§ SOURCE INFORMATION
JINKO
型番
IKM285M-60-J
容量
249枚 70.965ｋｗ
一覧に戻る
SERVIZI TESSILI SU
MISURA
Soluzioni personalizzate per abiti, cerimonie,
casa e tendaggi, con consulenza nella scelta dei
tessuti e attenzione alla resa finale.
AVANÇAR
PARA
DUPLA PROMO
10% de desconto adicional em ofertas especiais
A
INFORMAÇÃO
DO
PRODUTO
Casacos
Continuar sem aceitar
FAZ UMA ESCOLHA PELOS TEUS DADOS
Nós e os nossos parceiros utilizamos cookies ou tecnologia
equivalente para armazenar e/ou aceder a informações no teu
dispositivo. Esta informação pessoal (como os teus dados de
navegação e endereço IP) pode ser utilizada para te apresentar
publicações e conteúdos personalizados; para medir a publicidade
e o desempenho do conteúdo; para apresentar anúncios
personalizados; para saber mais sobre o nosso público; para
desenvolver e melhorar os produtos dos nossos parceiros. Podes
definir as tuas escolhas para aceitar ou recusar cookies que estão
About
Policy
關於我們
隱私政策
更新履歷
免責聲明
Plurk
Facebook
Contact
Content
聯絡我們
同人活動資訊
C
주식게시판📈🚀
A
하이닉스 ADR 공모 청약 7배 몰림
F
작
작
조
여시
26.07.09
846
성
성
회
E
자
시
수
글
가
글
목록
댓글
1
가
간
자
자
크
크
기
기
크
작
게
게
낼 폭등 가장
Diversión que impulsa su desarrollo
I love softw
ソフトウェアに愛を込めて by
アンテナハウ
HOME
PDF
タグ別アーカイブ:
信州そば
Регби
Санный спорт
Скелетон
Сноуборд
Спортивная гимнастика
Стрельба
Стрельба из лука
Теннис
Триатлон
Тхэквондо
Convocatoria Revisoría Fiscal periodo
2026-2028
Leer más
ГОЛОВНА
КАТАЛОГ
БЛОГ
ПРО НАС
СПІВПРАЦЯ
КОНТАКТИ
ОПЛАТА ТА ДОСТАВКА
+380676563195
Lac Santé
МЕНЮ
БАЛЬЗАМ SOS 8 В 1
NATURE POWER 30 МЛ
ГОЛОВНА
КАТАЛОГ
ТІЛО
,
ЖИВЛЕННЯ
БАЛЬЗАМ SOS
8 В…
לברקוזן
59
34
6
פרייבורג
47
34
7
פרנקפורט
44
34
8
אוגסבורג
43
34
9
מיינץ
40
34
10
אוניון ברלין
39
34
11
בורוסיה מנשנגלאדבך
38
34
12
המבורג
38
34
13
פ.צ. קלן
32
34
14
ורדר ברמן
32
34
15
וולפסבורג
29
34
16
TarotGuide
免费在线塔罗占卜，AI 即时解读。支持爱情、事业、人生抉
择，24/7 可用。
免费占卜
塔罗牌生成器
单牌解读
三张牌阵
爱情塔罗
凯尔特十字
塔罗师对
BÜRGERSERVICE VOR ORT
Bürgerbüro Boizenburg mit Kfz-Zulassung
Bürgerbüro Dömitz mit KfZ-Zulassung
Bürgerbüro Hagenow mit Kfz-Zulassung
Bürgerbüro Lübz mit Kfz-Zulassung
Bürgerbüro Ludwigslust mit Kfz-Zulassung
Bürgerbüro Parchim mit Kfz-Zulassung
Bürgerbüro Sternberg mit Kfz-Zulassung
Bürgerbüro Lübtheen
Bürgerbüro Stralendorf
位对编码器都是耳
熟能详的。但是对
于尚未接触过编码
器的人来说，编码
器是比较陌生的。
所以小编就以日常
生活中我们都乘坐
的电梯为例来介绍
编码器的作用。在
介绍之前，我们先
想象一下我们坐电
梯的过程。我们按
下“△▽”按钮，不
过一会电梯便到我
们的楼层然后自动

§ WHAT IS NEEDED
Locate each line in the items above that contains the string "cookies", and copy those lines.

§ WRITTEN RESPONSE
Nós e os nossos parceiros utilizamos cookies ou tecnologia
definir as tuas escolhas para aceitar ou recusar cookies que estão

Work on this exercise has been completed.